I didn't weigh or measure, and got 2 litres of pretty thick but rich and smooth not-too-fishy-smelling ochre-coloured blend that I had roughly estimate at about 35-40 cal/oz.  Not too fatty, and a good spread of nice nutrients. Very 'crunchy' in the green/locavore/organic/hippy sense too if you're not hung up on the whole animal death thing.  And I have to say, a couple of hours after a feed, it feels really very good.

I plan to honour the demise of a few more animals by consuming their flesh thoughtfully and respectfully in as friendly a way to them and our planet as I can in the near future.  I'll keep you all appraised of any interesting developments. :-)

This is Davis station in the summer after my dad lived there.  The Vestfold Hills area of Antarctica remains relatively ice-free, especially in summer.  Nice climate too.  On mid-summer days the temperature may even get up to freezing point - t-shirt weather.  40 below was more typical though.



  1. Wonderful post! What an adventurer your father was-- thanks for sharing. ~Tonya

  2. Oh Eric, you have me in stitches yet again! I'll bet there was never a dull moment in your house growing up.
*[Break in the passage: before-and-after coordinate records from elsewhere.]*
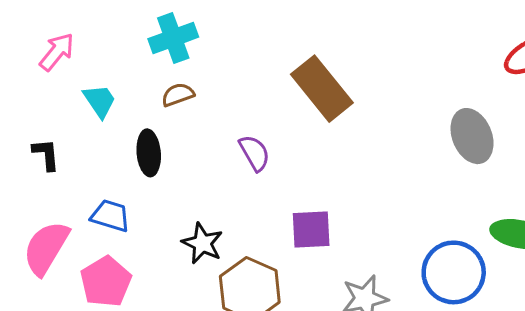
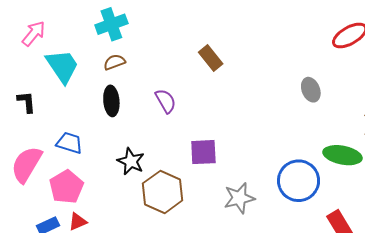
brown rectangle: (322, 89) -> (211, 58), size x0.6
cyan trapezoid: (100, 101) -> (62, 66), size x1.5
gray ellipse: (472, 136) -> (311, 90), size x0.7
black ellipse: (149, 153) -> (111, 101), moved

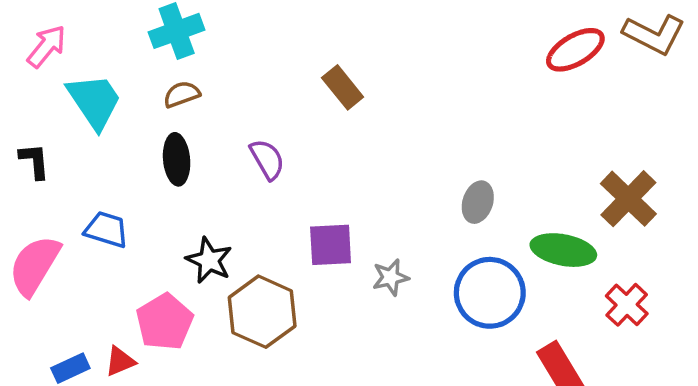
gray ellipse: (311, 90) -> (478, 202), moved, turned 40
pink pentagon: (66, 187) -> (165, 322), moved
gray star: (239, 198) -> (390, 277), moved, size x0.7

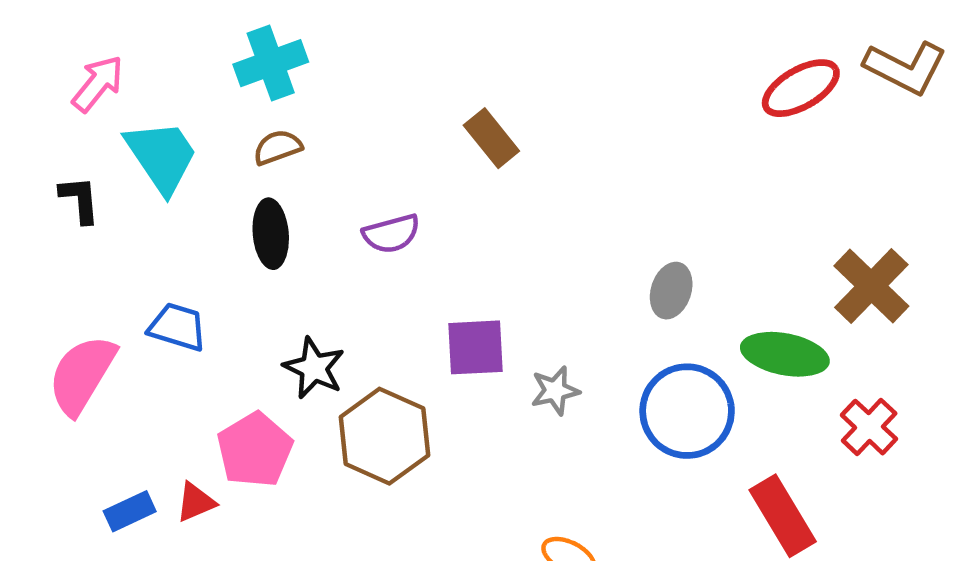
purple semicircle: (267, 159) -> (391, 234), turned 105
black L-shape: (34, 161) -> (80, 200), moved

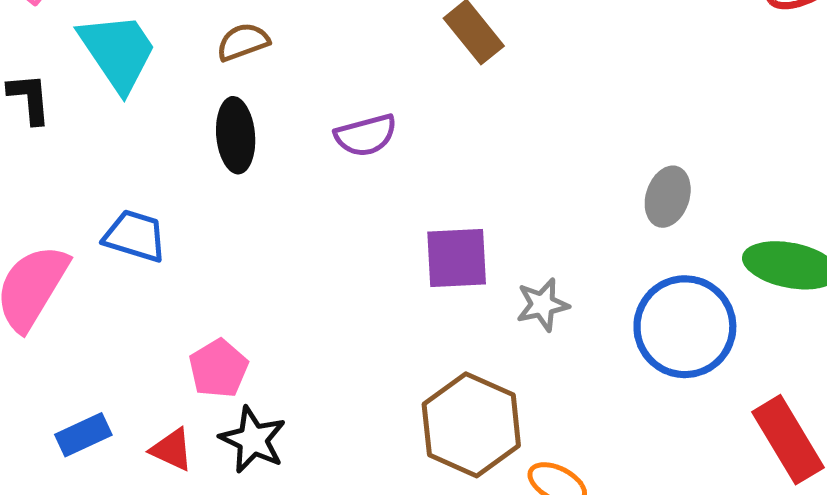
black star: (314, 368) -> (253, 440), moved
brown hexagon: (384, 436) -> (471, 425), moved
pink pentagon: (255, 450) -> (218, 368), size x0.7
red triangle: (196, 502) -> (172, 449), moved, turned 48

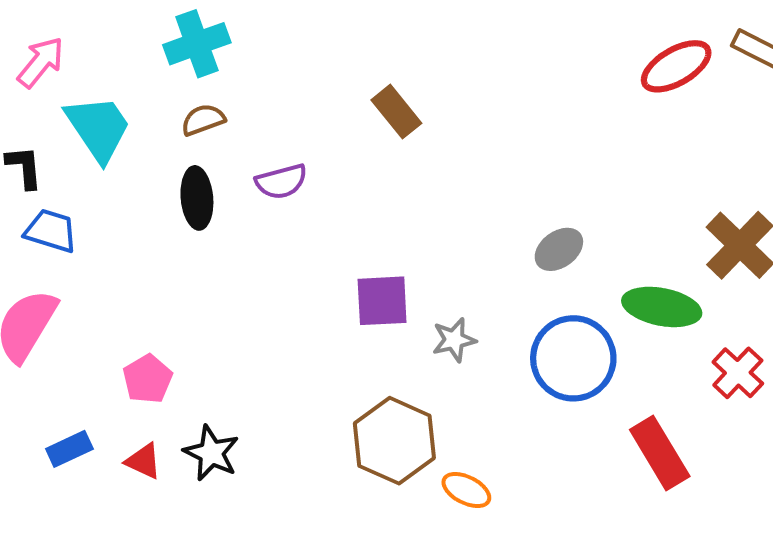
purple semicircle: (366, 135) -> (281, 182), moved
gray ellipse: (668, 197) -> (559, 249), turned 36
blue trapezoid: (135, 236) -> (51, 231), moved
pink pentagon: (218, 368) -> (148, 379), moved

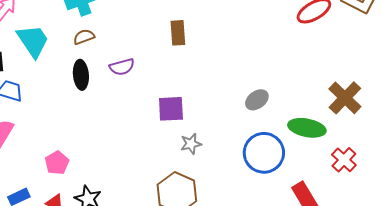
brown rectangle: (396, 112) -> (178, 33), turned 35
purple square: (382, 301) -> (171, 109), moved
gray star: (454, 340) -> (191, 144), moved

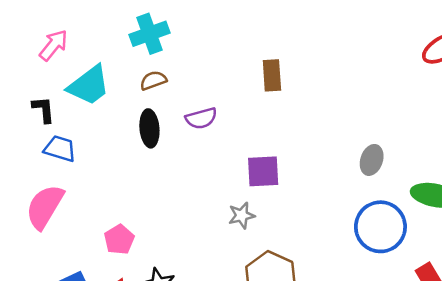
cyan trapezoid: (33, 41) -> (89, 85), turned 87
gray ellipse: (257, 100) -> (372, 160), turned -35
gray star: (191, 144) -> (242, 215), moved

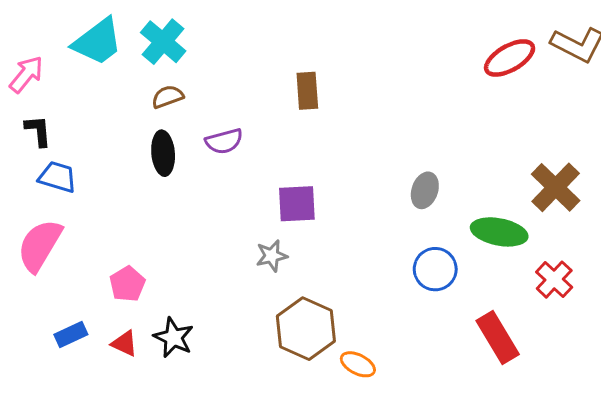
cyan cross: (149, 34) -> (163, 42), turned -30
pink arrow: (54, 45) -> (26, 74), moved
cyan trapezoid: (89, 85) -> (98, 42), moved
blue circle: (380, 227) -> (435, 269), size x0.7

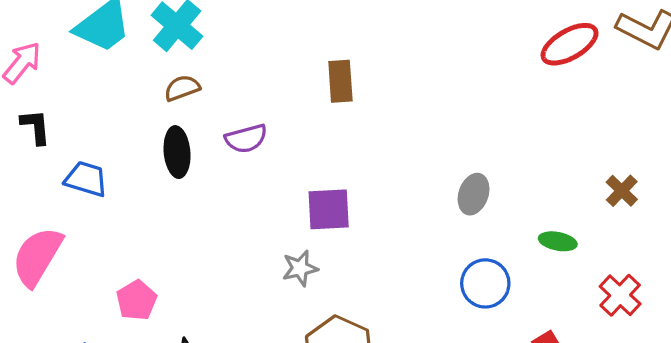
blue trapezoid: (58, 177) -> (86, 179), moved
brown cross: (556, 187) -> (622, 191), size x0.6
green ellipse: (499, 232) -> (558, 241), size x0.6

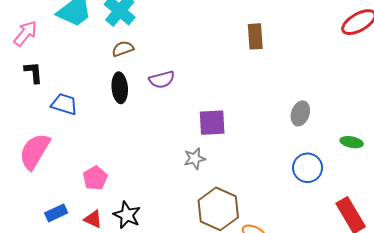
brown rectangle: (340, 81) -> (255, 36), moved

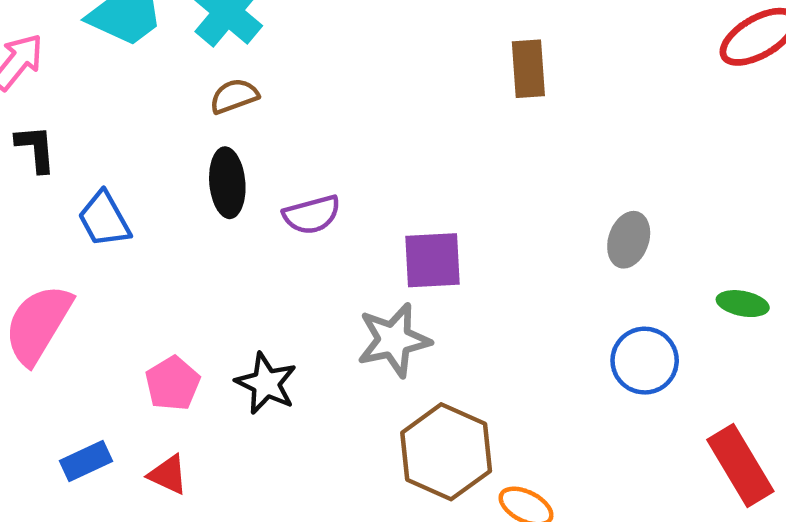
purple semicircle: (162, 80) -> (312, 215), moved
blue trapezoid: (64, 104) -> (104, 219), turned -136
gray star: (195, 159) -> (394, 340), size x1.5
black star: (127, 215) -> (266, 383), moved

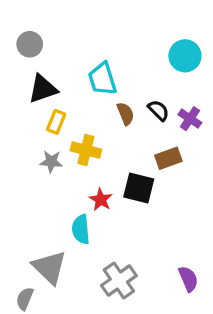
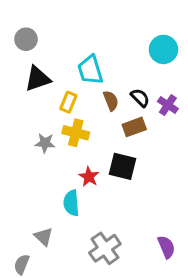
yellow rectangle: (56, 122) -> (68, 102), moved
brown rectangle: (168, 158) -> (134, 127), moved
gray triangle: (50, 267) -> (44, 237), size x0.6

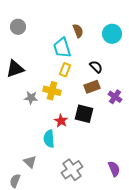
black triangle: (38, 79) -> (15, 69), moved
brown semicircle: (111, 101) -> (78, 31), moved
yellow rectangle: (68, 102) -> (65, 70), moved
purple cross: (168, 105) -> (115, 97), moved

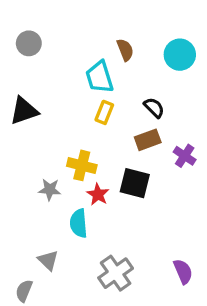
yellow cross: (52, 91) -> (82, 165), moved
gray star: (31, 98) -> (50, 190), moved

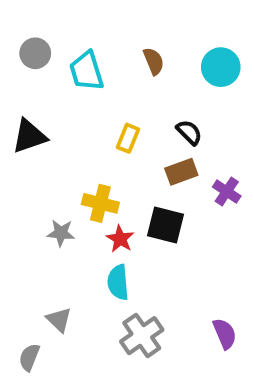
cyan trapezoid: (99, 77) -> (87, 71), moved
cyan semicircle: (79, 223) -> (118, 282), moved

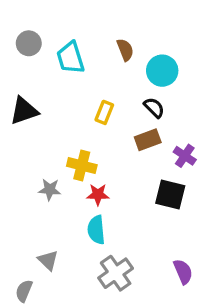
cyan circle: (221, 67) -> (162, 71), moved
black square: (165, 225) -> (170, 194), moved
red star: (120, 239) -> (98, 194), turned -30

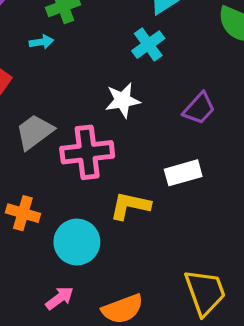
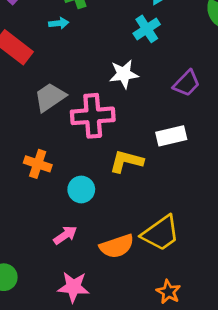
cyan circle: (77, 242) -> (81, 189), size x0.7
yellow trapezoid: (205, 292) -> (161, 233), moved, turned 72

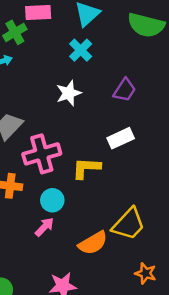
pink cross: (93, 116) -> (42, 154), moved
pink arrow: (65, 235) -> (45, 227), moved

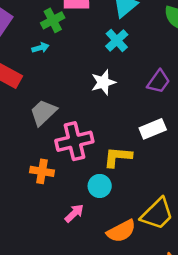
cyan circle: (52, 200) -> (100, 186), moved

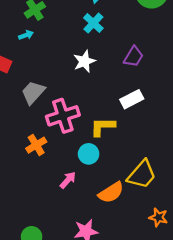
orange cross: (42, 171) -> (36, 145), turned -36

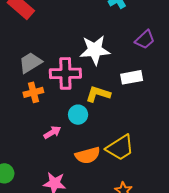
white star: (84, 61) -> (95, 50), moved, size x1.4
gray trapezoid: (33, 92) -> (30, 63), moved

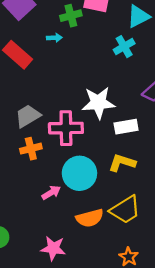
white rectangle: (132, 77) -> (126, 127), moved
yellow L-shape: (98, 94) -> (122, 163), moved
cyan circle: (78, 115) -> (79, 173), size x1.6

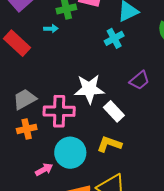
white rectangle: (126, 127) -> (114, 111), turned 55

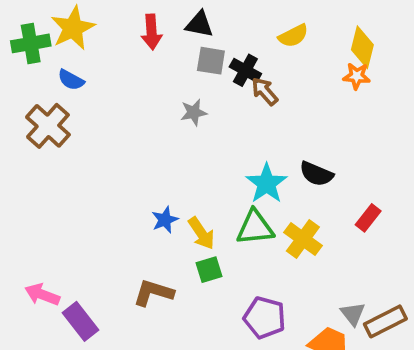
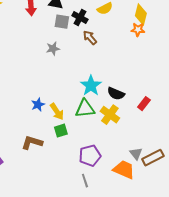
black cross: (245, 70) -> (80, 18), moved
black semicircle: (316, 174) -> (116, 94), moved
purple pentagon: (265, 318) -> (90, 156), turned -30

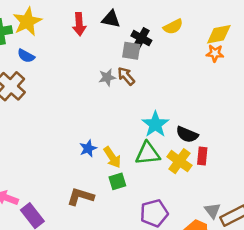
yellow diamond: (141, 15) -> (219, 34), turned 65
gray square: (62, 22) -> (131, 51), moved
brown arrow: (90, 38) -> (126, 76), moved
red rectangle: (144, 104) -> (202, 156), moved, turned -32

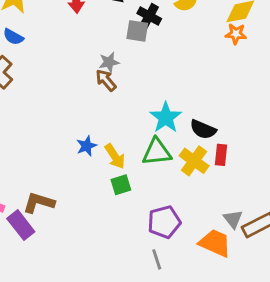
brown arrow: (126, 76) -> (106, 80), moved
brown L-shape: (81, 197) -> (39, 203), moved

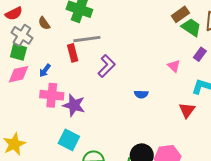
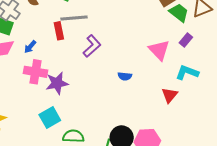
pink triangle: (174, 66) -> (159, 50), size x1.6
purple star: (74, 105) -> (57, 83), turned -30
cyan square: (69, 140) -> (50, 117), turned 30

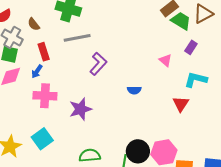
red rectangle: (59, 31) -> (44, 52), moved
pink triangle: (159, 50) -> (165, 60), size x0.6
purple star: (57, 83) -> (80, 109), moved
cyan square: (50, 117) -> (42, 139), moved

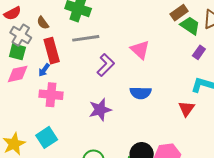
red rectangle: (44, 52) -> (52, 51), size x1.4
pink triangle: (165, 60) -> (140, 50), moved, size x1.5
blue semicircle: (134, 90) -> (141, 93), size x1.5
purple star: (80, 109) -> (100, 110), moved

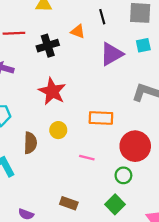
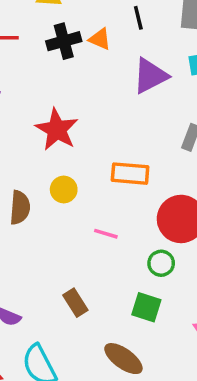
black cross: (48, 46) -> (64, 41), moved
brown rectangle: (69, 203) -> (75, 303), turned 36
green square: (115, 204) -> (146, 307), turned -30

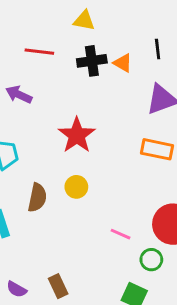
orange rectangle: (130, 174) -> (157, 149), moved
pink line: (106, 234) -> (121, 234), moved
brown rectangle: (75, 303) -> (58, 286), moved

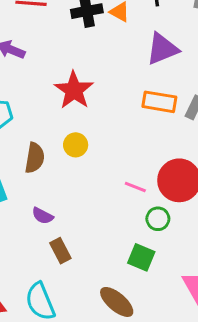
pink line: (121, 234) -> (135, 187), moved
purple semicircle: (17, 289) -> (43, 216), moved

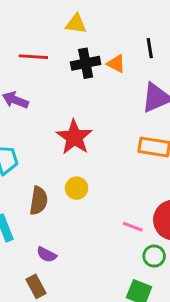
brown rectangle: (60, 251) -> (36, 286), moved

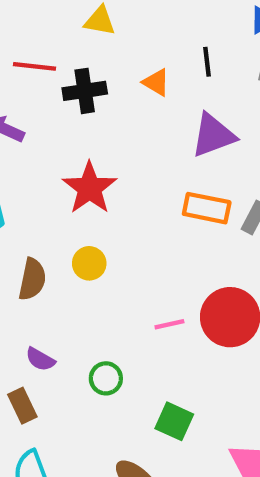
black cross: (86, 63) -> (85, 91), moved
pink line: (133, 227) -> (169, 324), turned -36
green circle: (154, 256) -> (106, 378), moved

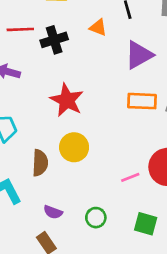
yellow circle: (89, 263) -> (74, 147), size x1.4
green square: (174, 421) -> (146, 224), moved

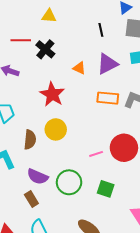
orange triangle: (98, 27) -> (79, 68), moved
black cross: (54, 40) -> (45, 49), turned -36
purple semicircle: (53, 212) -> (38, 177), size x1.5
green circle: (96, 218) -> (69, 182), size x1.6

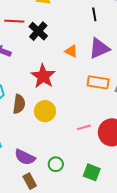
brown semicircle: (30, 140) -> (19, 104), moved
pink line: (96, 154) -> (84, 127), moved
green circle: (69, 182) -> (56, 164), size x0.6
brown rectangle: (31, 199) -> (30, 181), moved

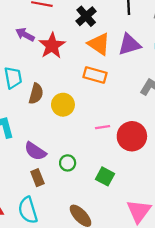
black cross: (38, 31) -> (86, 16), moved
orange triangle: (71, 51) -> (99, 44), size x1.6
red star: (43, 76) -> (52, 46), moved
orange rectangle: (98, 82) -> (95, 75), moved

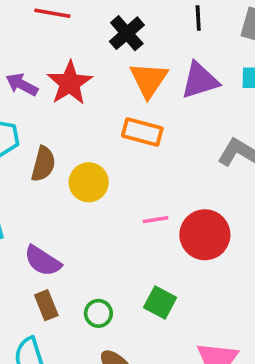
purple arrow: (25, 35) -> (22, 85), moved
orange triangle: (99, 44) -> (149, 80), turned 30
green circle: (68, 163) -> (98, 313), moved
    I just love your blog, your perspective, your ability to express what my non-verbal daughter cannot say about eating by g-tube. And, of course, your humor always makes my day. Because of that, I have nominated you for a Liebster Blog Award. You can grab the button over at my page and read the instructions for passing it along to other great blogs.

  3. carve seal into log slices. got it.
    :-) but seriously, THANKS -- and i am so glad the sardines are feeling good to you! they certainly seemed to do so for zandy.


  4. Thanks guys! Rose-Marie thanks for the kind words. I'll look into that award thing, cheers!